The Video Game Voice Actor Strike Is Ending
A tentative deal has been reached to end the strike after 11 months.
Around 11 months after it began in October 2016, it looks like the video game voice actor strike is finally coming to an end. SAG-AFTRA, the union that represents video game voice actors, announced today that it's reached a "tentative agreement" to end the strike against 11 video game companies, including juggernauts like Activision, Electronic Arts, and Warner Bros. The strike was the longest in SAG history.
The deal was reached on Saturday morning, SAG-AFTRA said. The terms include the following:
- A new bonus structure that "provides an addition payment to performers."
- This payment, which must be delivered no later than a game's release date, is calculated by the number of recording sessions an actor worked on a title.
- It starts with a $75 payment for the first session and runs up to $2,100 after 10 sessions.
The union also sought a back-end payment program that sought to give performers an additional "full-scale payment" for every 500,000 units sold, for a maximum of four secondary payments if a game sells 2 million copies. But that isn't happening, it seems.
Under the previous deal, video game voice actors represented by SAG-AFTRA are paid at least $100/hour, plus benefits.
"This is an important advance in this critical industry space. We secured a number of gains including for the first time, a secondary payment structure which was one of the members' key concerns," SAG-AFTRA president Gabrielle Carteris said in a statement. "The courage of our members and their fortitude these many months has been admirable and I salute them. We are always stronger together."
SAG-AFTRA's Keythe Farley said the the new structure provides voice actors with "significantly larger" bonus payments than under the terms of the previous agreement.
Keythe Farley, chair of the SAG-AFTRA Interactive Negotiating Committee, said the strike delivered key victories for member performers in the video game community.
Ray Rodriguez, the lead negotiator for this deal, said in a statement that another win is that it improves transparency, which in turn should help union members bargain. Under the terms of the new agreement, companies are required to disclose more details about a game a performing is recording lines for such as its genre, the codename, and whether or not it's based on a existing franchise. Members will also be told--prior to signing on to a project--if they will be required to use "unusual terminology, profanity or racial slurs, whether there will be content of a sexual or violent nature and whether stunts will be required."
SAG-AFTRA's new deal also includes language that says publishers agree to work with the union "on the issue of vocal stress."

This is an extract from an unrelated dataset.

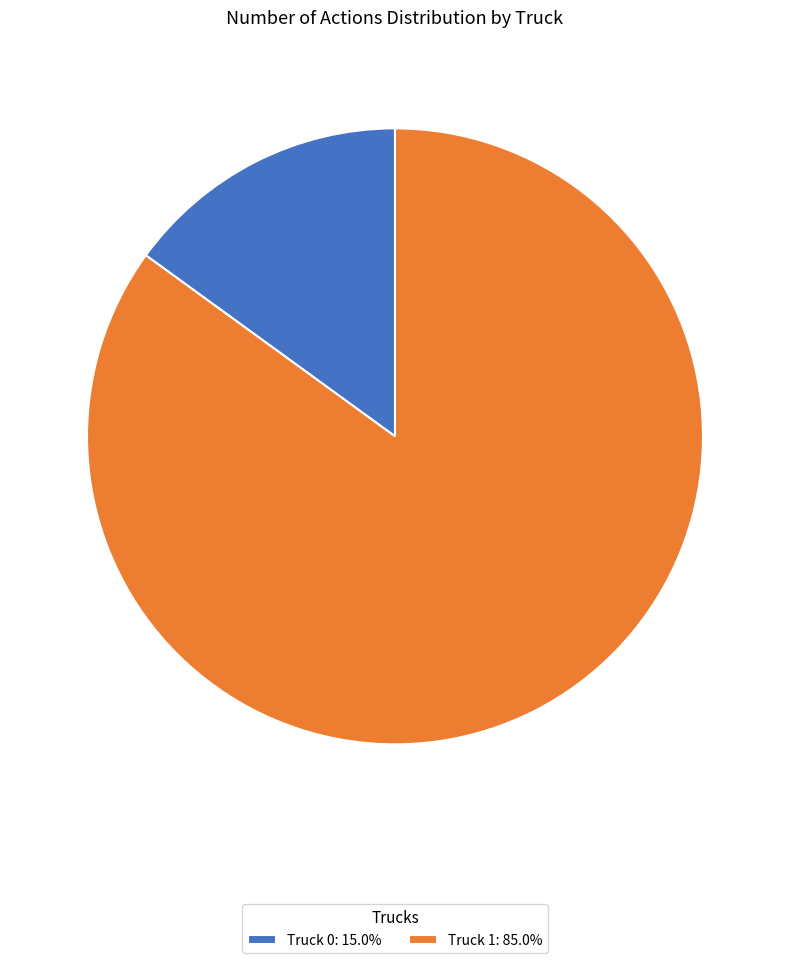

Is Truck 0 the majority of the pie?

No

Video game companies reportedly sought to fine performers for being late or distracted in a recording session. Another proposal put forth by publishers was apparently one that would have required agents to "submit performers for low-paying 'atmospheric voice' sessions or face fines, and a possible revocation of their union franchise." Another provision apparently put forth by video game companies would have allowed them to use internal staff to do voice acting work outside the purview of the SAG-AFTRA collective bargaining agreement.
The new SAG-AFTRA deal will be reviewed and potentially confirmed by the group at a board meeting in October. We'll report back with more details as they become available.

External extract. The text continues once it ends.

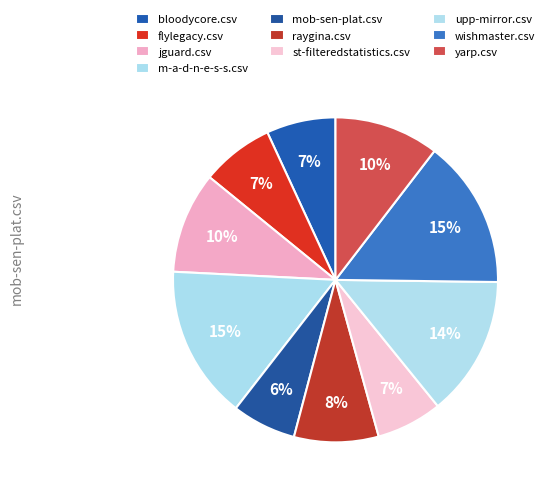

Does upp-mirror.csv represent more than half of the total?

No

SAG-AFTRA's strike was against 11 video game companies, including juggernauts like Activision, Warner Bros., Electronic Arts, as well as Insomniac. According to the union, the gaming industry refused to offer residual payment bonuses and other profit-sharing opportunities. The union also claimed that the industry denied a provision that would reduce the recording time for "vocally stressful" sessions to two hours to help prevent an actor from damaging their voice. Under the terms of the new deal, all the union said was that the publishers agreed to work with the union on this issue.
According to Deadline, only about 25 percent of video games use union voice actors. This was the first strike in the history of video game performers.

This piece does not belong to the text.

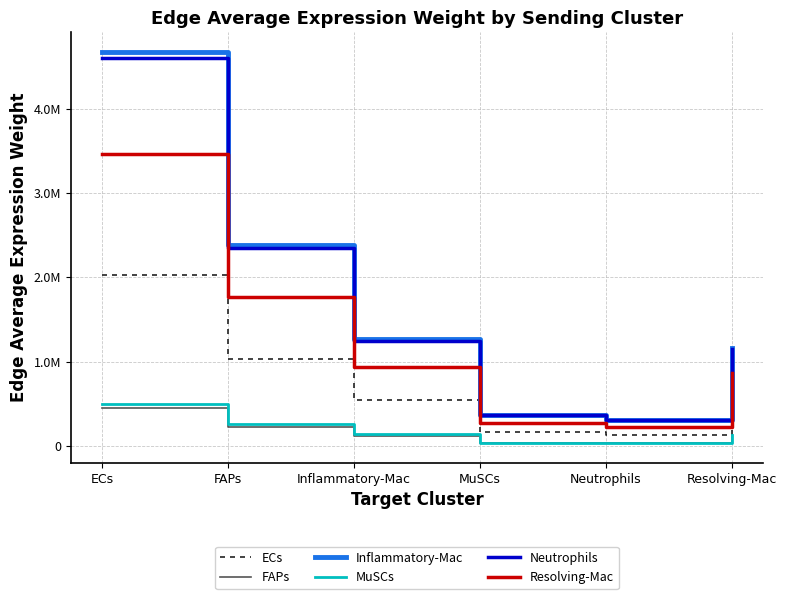

What is the difference between the second highest and second lowest values in the ECs series?

874936.5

The chief negotiator for the video game companies, Scott Witlin, said in a statement that his group "worked hard to reach this deal and end the strike." The statement also confirms that the new contract will be in place for three years, starting when it's ratified; that should happen in the coming weeks.
"The new contract provides a substantial pay increase for performers through both increases in session fees and additional compensation tied to a performer's contribution to the video game," reads a line from the video game companies' statement. "In addition, the Video Game Companies agreed to additional transparency in bookings and to continue to cooperate with SAG-AFTRA in the area of safety, including vocal stress."
Overwatch voice actor Crispin Freeman, who voices Winston, spoke to GameSpot about the strike and why voice actors matter. "We negotiated with them for 19 months in good faith," Freeman said. "It's the longest negotiation SAG-AFTRA has ever done. It was the last thing we wanted to do, but they left us with no choice."